Leznar bills herself as an investigative reporter, but didn’t even bother to dig up the published version of this research. The numbers are fairly similar, so even if we accept that your chance of developing GBS from the HPV vaccine are 30 in 10 million (which are a bit sketchy coming from the VAERS database), that would still be only 3-6 times higher than those who didn’t receive the vaccine, with a condition that’s extremely rare to begin with. (To put it in perspective, the likelihood that you’d be struck by lightning in any year are about 1 in 750,000 according to NOAA). You have much better odds of contracting GBS from eating a poorly cooked chicken breast, as Campylobacter infections are a bigger cause of GBS than vaccinations. Even influenza infections cause more GBS than vaccines.

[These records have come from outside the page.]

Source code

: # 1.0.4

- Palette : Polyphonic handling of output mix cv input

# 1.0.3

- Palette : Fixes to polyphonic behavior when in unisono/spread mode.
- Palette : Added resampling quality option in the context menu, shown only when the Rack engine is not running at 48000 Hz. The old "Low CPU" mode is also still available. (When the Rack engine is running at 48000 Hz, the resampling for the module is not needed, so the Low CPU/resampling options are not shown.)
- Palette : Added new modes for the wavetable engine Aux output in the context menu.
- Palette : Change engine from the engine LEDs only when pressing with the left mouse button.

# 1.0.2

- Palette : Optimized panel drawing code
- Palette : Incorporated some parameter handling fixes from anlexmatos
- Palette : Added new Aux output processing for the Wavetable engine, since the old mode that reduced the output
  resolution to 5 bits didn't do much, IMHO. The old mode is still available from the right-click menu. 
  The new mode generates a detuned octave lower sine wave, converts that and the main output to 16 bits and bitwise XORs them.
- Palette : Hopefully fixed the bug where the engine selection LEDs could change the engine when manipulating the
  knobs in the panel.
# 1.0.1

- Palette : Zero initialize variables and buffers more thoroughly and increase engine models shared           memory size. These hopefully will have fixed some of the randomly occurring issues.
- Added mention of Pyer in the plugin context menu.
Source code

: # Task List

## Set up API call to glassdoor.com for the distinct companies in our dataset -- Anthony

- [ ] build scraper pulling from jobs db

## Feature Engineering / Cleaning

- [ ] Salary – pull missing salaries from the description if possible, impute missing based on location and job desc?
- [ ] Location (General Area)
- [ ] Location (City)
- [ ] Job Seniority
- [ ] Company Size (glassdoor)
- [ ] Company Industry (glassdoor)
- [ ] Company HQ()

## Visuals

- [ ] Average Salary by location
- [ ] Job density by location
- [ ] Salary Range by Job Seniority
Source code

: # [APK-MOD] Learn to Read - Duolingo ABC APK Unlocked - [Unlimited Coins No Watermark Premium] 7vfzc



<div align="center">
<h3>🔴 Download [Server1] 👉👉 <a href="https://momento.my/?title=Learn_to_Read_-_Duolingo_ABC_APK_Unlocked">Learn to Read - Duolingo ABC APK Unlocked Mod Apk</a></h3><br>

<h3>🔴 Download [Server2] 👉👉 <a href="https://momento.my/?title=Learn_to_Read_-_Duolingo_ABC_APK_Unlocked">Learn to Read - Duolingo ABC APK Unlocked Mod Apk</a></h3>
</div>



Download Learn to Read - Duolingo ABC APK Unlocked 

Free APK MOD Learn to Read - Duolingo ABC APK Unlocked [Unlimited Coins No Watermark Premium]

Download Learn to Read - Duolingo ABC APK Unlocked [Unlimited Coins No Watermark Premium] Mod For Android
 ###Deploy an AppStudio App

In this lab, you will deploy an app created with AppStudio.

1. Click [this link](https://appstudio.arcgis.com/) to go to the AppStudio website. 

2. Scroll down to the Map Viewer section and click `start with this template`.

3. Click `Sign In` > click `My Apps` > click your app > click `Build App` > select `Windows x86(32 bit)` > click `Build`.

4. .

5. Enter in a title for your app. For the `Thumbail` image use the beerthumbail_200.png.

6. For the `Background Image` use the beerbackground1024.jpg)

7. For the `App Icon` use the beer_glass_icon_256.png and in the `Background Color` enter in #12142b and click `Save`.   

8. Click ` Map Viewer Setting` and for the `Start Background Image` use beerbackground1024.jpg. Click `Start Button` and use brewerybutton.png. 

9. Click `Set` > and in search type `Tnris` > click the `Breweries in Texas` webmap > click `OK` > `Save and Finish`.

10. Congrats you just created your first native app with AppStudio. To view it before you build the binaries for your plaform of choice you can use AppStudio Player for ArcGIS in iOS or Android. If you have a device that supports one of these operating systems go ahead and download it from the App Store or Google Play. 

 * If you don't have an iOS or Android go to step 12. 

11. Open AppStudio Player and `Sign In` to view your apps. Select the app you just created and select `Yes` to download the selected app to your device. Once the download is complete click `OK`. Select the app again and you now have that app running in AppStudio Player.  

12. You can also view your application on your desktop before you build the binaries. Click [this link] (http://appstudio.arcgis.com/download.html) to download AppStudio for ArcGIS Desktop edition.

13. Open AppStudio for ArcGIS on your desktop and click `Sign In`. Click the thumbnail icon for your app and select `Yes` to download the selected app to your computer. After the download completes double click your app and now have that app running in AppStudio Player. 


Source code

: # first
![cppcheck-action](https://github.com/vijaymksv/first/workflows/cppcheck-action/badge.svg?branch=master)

To sum up, in case it’s not painfully obvious by now, Leznar’s article is full of half-truths and omitted facts–so many that it would take me an entire series of articles to go through the rest of her post, and I haven’t even gotten into any post-2007 HPV vaccine research! To top it all off, she doesn’t even try the “fair and balanced” journalist approach, instead quoting only vaccine “skeptics” but not those who are in favor of HPV, and of then ends on the “I’m not anti-vaccine” note–she can’t be, as she thinks smallpox is bad! (Of course you’re not, neither is anti-vaccine advocate Barbara Loe Fisher. Is there a drinking game for that somewhere?)
I’ll end with my own addendum.
My 11-year old daughter is vaccinated for HPV. My 9-year-old son will be vaccinated. I wish they’d had the vaccine when I was younger, so I didn’t have first-hand knowledge of the Smoke Shark, who still haunts my dreams.
*And yes, I know that Discover is owned by the Gucciones, who have ties to another HIV denialist besides Duesberg and Margulis. [UPDATE: Turns out Guccione doesn’t appear to own Discover any longer, and that it was sold last year to Kalmbach publishing. Thanks to Ed & Razib for the correction.]